What details? she wondered, remembering the night with
Vince and Connie. There had been talk of signatures, her signature, being
required. A note of malevolence crept into her thoughts, which she quickly
dismissed.

"So when do you actually open the doors?" she
felt obliged to ask, as if she were really part of it.

"Soon as the loan is closed, Jenny. But why trouble
your pretty little head about such things? The broad strokes are we're in
business."

"I'm very happy for you, Larry."

The statement was flat, mechanical. Surely it was the
wifely thing to say.

"For us, Jenny. For us."

She took that to be the proper husbandly response. The
dialogue seemed performed, as in a stage play, with each actor playing a
clichéd role.

"We should open the claret now," Larry said,
moving away from her. "It will go great with the meat loaf." He
started to fiddle with the bottles in the wine rack, looking for the claret.

"I wouldn't," she said, turning finally,
irritated by a sudden onslaught of panic. "I made chicken instead."

"No meat loaf?"

His smile dissipated for a moment, then quickly returned,
as if it were a gesture of forgiveness. For what?

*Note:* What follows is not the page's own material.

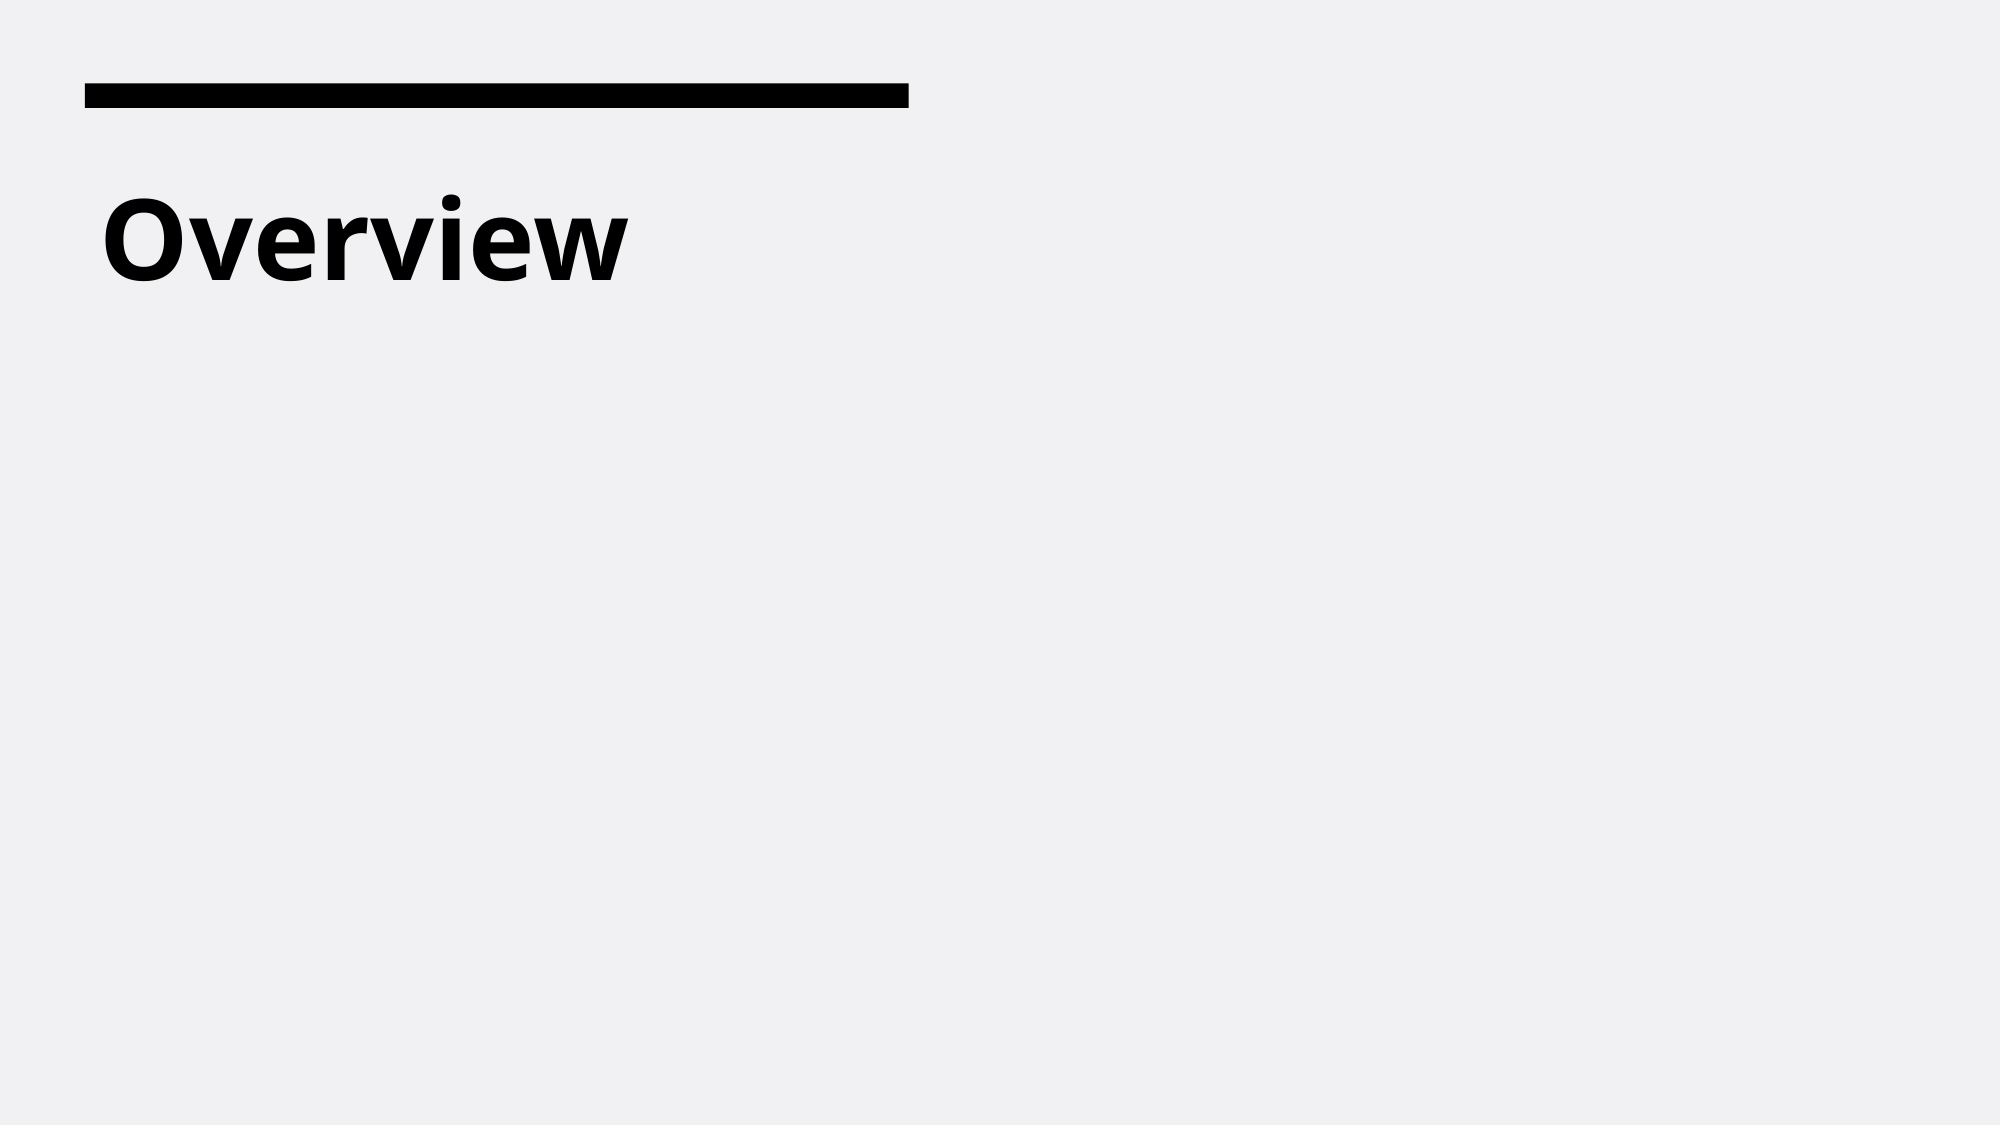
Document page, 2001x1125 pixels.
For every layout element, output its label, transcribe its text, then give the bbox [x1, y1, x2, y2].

title Overview [84, 160, 909, 960]
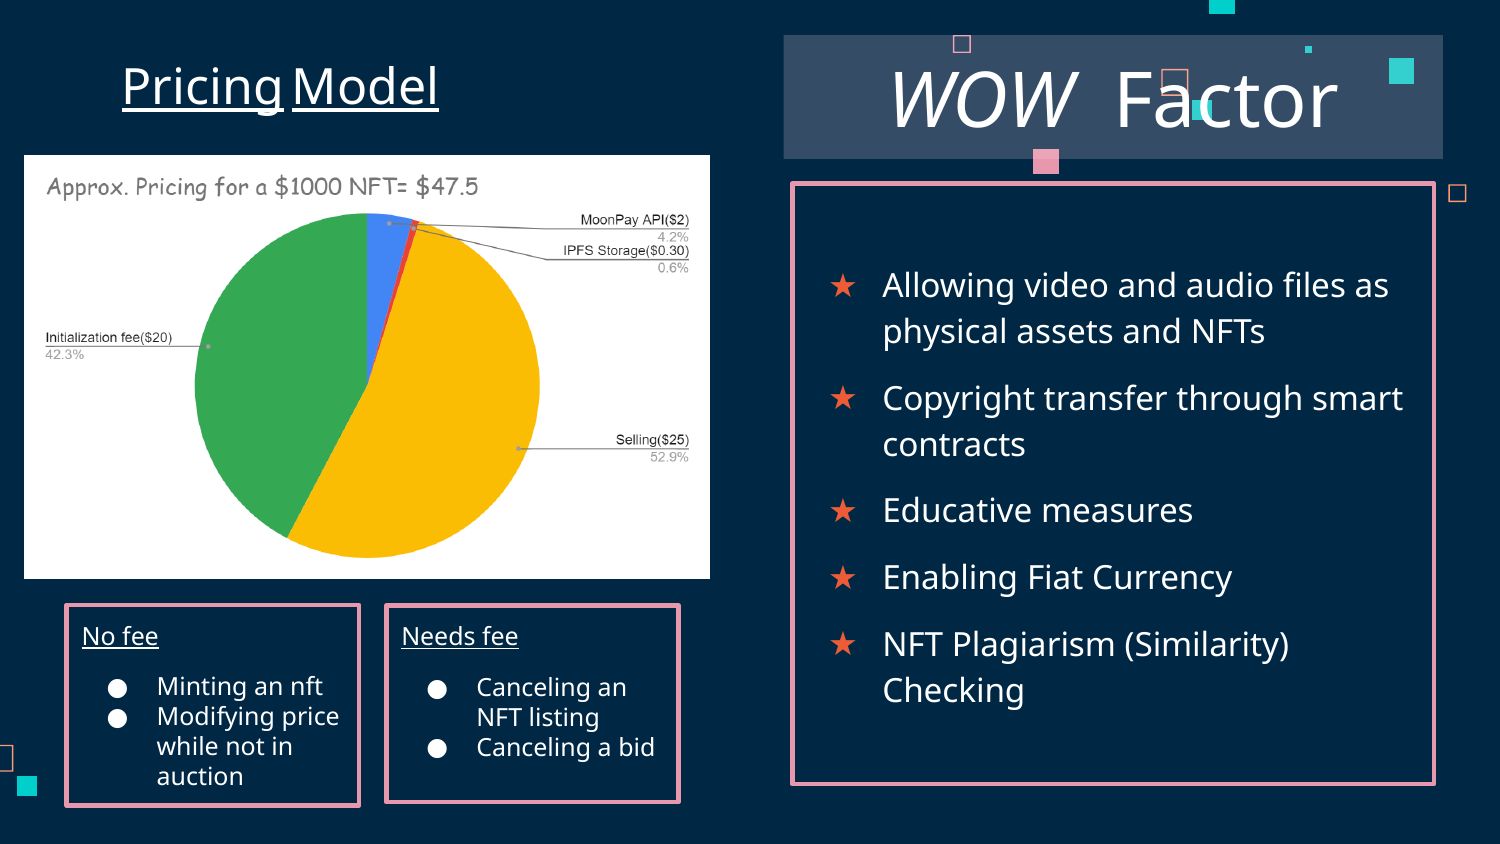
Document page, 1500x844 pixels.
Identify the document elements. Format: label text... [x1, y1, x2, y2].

"Okay, then. Have we a white on ice?"

A tremor of nervousness washed over her, and she felt an
internal trembling. "I forgot, Larry," she croaked, clearing her
throat.

Again his smile faded, but for a longer time. Finally,
obviously forgiving her again, he smiled. "No sweat. I'll ice one. It's
celebration time."

She turned back to the process of making the salad,
listening as he extracted a white from the wine rack, then filled a bucket with
ice cubes and jammed the bottle into it. That chore done, he embraced her again
from the rear, squeezing her breasts and rubbing his pelvis against her
buttocks.

"I'm going to shower," he whispered in her ear,
his implication clear. Another thing gone awry, she thought, sensing the
absence of desire.

When he was gone, she busied herself with finishing the
salad, setting the table, putting out candles, knowing that all this was merely
the props for his version of a reconciliation ritual. Although she tried to
work up some genuine enthusiasm for the process, she felt a hollowness and
disinterest that worried her. It isn't right to feel this way, she told
herself. Not wifely. Not dutiful.

He came to the table wearing a new yellow silk kimono and
smelling of after-shave. The dampness made his curly black hair seem more
curled, more jet black.

"You look nice," she said, knowing he was
expecting the compliment.

"For you, Jenny."

On another occasion, wearing a kimono that revealed his
hairs to midsternum would have been a turn-on. Not tonight. Inside of herself,
she felt a mass of contradictions.

"To us," he said. "Up and away." They
clinked glasses and drank. The wine was tasteless on her palate.

"Great chicken," he said, eating with his hands.
"Good idea." He looked at her as he denuded a chicken bone.
"You're something. What a great girl I have. Tell you the truth, I don't
deserve you."

She shrugged, remaining silent.

Considering what she was feeling, she didn't want to hear
this avalanche of compliments. Suddenly he pointed the now meatless bone in her
direction. "This I promise." He raised his other hand. "Word of
honor. I'm going to make sure you're clued in on everything. Business.
Everything. And once we get things going, we're going to make a baby. Maybe two
or three. Would you like that?"

She nodded but could not bring herself to speak. Feeling as
she did, this was hardly the time to bring up that subject. She thought
suddenly of Godfrey Richardson and smiled.